Samstags-Inspiration: Madhavi von Kaerlighed

23 Mai 2015 |

Kategorien:Interviews

Jeden Samstag stelle ich euch eine Person vor, die mich inspiriert. Heute ist das Madhavi. Sie schreibt in ihrem Lifestyle Blog Kaerlighed (Dänisch für Liebe) erfrischend über alles was sie interessiert. Angefangen bei Yoga über Meditation bishin zu toller Musikempfehlung (ihre Playlists sind der Hammer!).

Es kommen auch mal unangenehme Themen herrlich ehrlich auf den Tisch und Madhavi nimmt kein Blatt vor den Mund. Davor bewundere ich sie sehr und freue mich immer wie wild wenn sich News von ihr in meiner Mailbox finden!

Meine liebsten Blog-Artikel:

Die Granate des Sommers: Meloneneis

Keiner Muß dich mögen

Fang an zu leuchten!

Gutes Essen, böses Essen

Kaerlighed war einer der ersten Blogs, den ich regelmäßig lese und der mich unter anderem dazu bewegt hat selbst mit dem bloggen zu beginnen.

Eines meiner Vorhaben für dieses Jahr? Unbedingt noch einen von Madhavis Workshops in Berlin oder Hamburg besuchen!

Genug Gründe Madhavi vorzustellen und um einen kleinen Gesundheitstalk zu bitten!


 

 

Liebe Madhavi, ich freu mich sehr, dass ich dich interviewen darf.  Erzähl mal, was bedeutet Gesundheit für dich persönlich?
Gesundheit bedeutet für mich, mein Leben in Fülle leben zu können, so, wie ich es mir wünsche, ohne Einschränkungen.


Wer oder was inspiriert dich?
Mein Mann. Er hat immer einen größeren Blick auf die Dinge und schafft es, mich jedes Mal wieder auf den Boden der Tatsachen zurückzuholen. Ich kenne niemanden, der so wenig aus der Ruhe zu bringen ist wie er. Und natürlich mein Lehrer, Osho.


Wie arbeitest du als selbstständige Bloggerin und Autorin?
Ich habe einen ziemlich guten Workflow. Morgens meditiere ich und mache Yoga. Damit habe ich schon eine gute Basis für den Tag geschaffen. Auch wenn ich im Internet arbeite; ich selbst achte ganz genau darauf, nicht meine Zeit dort zu verplempern. Länger als eine Stunde täglich bin ich nicht in den sozialen Netzwerken zugange. Ich treffe mich lieber mit Menschen zum Interview, Kooperationen oder einfach so.

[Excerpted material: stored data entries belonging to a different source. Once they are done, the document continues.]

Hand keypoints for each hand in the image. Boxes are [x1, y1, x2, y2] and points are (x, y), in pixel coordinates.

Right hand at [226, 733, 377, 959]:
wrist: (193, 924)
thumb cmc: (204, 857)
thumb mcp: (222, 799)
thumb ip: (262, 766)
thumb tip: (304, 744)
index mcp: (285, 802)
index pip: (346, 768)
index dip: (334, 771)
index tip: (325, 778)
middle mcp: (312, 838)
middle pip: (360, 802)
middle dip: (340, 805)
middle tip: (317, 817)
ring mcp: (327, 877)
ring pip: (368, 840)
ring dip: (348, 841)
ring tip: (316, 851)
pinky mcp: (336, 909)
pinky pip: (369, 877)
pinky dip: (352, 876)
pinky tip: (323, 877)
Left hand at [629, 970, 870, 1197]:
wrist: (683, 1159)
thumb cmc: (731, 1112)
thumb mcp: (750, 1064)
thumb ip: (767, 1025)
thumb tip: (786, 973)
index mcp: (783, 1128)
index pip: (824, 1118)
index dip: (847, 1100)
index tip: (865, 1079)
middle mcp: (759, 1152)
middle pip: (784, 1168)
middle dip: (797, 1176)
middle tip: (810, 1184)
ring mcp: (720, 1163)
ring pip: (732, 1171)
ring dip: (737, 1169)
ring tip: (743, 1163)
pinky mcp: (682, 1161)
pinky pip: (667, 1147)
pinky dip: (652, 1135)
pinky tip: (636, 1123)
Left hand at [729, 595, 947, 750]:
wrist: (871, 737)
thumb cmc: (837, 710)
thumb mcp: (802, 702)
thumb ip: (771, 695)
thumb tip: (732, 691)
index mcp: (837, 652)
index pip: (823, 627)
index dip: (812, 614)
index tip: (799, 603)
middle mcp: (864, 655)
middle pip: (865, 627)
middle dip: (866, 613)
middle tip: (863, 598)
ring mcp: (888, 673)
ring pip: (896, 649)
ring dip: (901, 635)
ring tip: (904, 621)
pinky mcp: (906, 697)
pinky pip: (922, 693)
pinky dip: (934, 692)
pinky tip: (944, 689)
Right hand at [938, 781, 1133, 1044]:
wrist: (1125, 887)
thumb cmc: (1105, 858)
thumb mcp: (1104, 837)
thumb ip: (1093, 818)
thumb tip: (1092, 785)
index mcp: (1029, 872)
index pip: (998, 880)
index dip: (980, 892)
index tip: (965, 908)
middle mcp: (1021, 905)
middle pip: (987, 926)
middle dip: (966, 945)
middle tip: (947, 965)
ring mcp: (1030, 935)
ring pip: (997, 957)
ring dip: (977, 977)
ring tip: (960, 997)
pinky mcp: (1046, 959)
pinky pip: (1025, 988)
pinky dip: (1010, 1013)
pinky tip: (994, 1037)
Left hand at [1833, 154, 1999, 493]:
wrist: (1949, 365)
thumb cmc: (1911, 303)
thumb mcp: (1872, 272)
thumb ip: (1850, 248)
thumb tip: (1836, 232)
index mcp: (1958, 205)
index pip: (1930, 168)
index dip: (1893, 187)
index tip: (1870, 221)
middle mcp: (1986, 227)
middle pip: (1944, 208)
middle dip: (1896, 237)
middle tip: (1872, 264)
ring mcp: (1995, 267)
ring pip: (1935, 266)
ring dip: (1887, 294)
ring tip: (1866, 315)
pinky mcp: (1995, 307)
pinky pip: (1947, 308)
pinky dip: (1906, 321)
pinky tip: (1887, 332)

„Meine Inspirationen für meine Texte kommen meistens aus dem Leben und nicht aus dem Internet.“


 

Wie vermittelst du deinen Kindern die Grundsätze eines gesunden Lebens?
Indem ich es ihnen vorlebe. Ich erkläre ihnen die Dinge, wenn sie fragen, ansonsten bekommen sie unsere Lebensweise ganz natürlich mit. Ich habe sie nie zum Yoga gezwungen, es aber immer in ihrer Nähe gemacht, sie nie ausgesperrt. Natürlich sind sie als Kleinkinder auf mir rumgeturnt. Doch jetzt lassen sie mich in Ruhe und sind selbst ganz verrückt nach Yoga.


Du hast vor Jahren aufgehört als Yogalehrerin zu arbeiten, gibst jetzt aber wieder vereinzelt und ausgewählt Workshops. Was hat dich dazu bewegt?

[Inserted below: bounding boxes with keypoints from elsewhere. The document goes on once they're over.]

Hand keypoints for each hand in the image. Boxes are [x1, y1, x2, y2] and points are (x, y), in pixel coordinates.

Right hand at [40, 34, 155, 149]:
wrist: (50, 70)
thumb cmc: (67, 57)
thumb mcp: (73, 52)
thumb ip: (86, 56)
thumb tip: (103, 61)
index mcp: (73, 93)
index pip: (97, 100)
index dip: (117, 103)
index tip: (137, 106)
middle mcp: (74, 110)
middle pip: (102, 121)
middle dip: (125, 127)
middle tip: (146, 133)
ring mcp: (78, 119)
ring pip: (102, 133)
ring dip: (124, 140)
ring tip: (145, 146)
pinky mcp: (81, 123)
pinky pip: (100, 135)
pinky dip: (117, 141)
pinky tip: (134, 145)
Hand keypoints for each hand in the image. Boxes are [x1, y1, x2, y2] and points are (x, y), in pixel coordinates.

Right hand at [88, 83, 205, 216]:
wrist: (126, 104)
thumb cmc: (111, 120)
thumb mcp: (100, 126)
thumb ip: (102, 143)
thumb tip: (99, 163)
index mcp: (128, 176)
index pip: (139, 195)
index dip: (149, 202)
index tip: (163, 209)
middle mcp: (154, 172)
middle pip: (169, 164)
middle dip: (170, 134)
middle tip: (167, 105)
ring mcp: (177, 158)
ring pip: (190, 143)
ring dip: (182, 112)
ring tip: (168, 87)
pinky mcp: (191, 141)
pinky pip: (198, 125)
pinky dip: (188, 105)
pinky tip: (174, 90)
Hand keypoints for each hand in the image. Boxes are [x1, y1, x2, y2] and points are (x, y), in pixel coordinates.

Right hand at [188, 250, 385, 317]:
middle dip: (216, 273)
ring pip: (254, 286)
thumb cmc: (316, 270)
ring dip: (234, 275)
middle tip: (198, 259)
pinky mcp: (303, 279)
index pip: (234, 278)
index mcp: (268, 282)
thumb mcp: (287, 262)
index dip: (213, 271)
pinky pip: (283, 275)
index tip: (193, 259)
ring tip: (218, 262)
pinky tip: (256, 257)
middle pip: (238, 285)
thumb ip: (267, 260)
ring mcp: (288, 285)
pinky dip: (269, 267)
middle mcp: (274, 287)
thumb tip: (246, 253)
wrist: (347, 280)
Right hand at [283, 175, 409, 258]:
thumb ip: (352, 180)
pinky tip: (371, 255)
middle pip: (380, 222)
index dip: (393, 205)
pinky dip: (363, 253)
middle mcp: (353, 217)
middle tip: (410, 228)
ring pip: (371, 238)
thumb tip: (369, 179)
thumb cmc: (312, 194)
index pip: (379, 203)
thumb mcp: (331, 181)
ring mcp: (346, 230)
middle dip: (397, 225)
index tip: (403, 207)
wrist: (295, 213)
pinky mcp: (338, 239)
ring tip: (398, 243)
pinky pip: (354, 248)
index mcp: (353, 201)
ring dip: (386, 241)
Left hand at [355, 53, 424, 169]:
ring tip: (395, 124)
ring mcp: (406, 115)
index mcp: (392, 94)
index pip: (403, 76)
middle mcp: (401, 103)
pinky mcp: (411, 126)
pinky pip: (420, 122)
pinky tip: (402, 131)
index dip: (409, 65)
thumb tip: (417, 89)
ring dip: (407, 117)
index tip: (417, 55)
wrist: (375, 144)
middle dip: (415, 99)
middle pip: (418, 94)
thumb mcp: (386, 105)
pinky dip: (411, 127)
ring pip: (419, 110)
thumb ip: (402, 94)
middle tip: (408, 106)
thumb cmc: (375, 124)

Es war immer klar, dass ich weiter Workshops geben würde. Die liegen mir sehr am Herzen.

„Ich liebe es, mit Menschen zusammenzukommen, Yoga und Meditation zu teilen.“

Ein Workshop pro Monat reicht mir aber, da stecke ich alles rein. Ich habe nicht vor, wieder als Yogalehrerin zu arbeiten, für mich ist das jetzt eher ein Hobby.


 

Was ließe sich deiner Meinung nach in unserem Gesundheitswesen und unserer Einstellung zum Thema Gesundheit verbessern?

Menschen kaufen sich dicke Autos und essen dann aber Billigfleisch. Das ist für mich unverständlich.

„Für mich ist mein Körper mein Auto, wenn ich es nicht ordentlich tanke, dann kann es auch nicht vernünftig fahren. Wir sollten mehr Bewusstsein dafür bekommen, was wir eigentlich zu uns nehmen.“

Und klüger handeln. Ich wäre außerdem dafür, dass Behandlungen von Homöopathen oder sonstiger Naturheilkunde vollständig von der Kasse übernommen werden sollten. Aber das rechnet sich wahrscheinlich nicht. Ein weites Feld, über das man stundenlang diskutieren könnte.


 

Danke für das Interview, liebe Madhavi!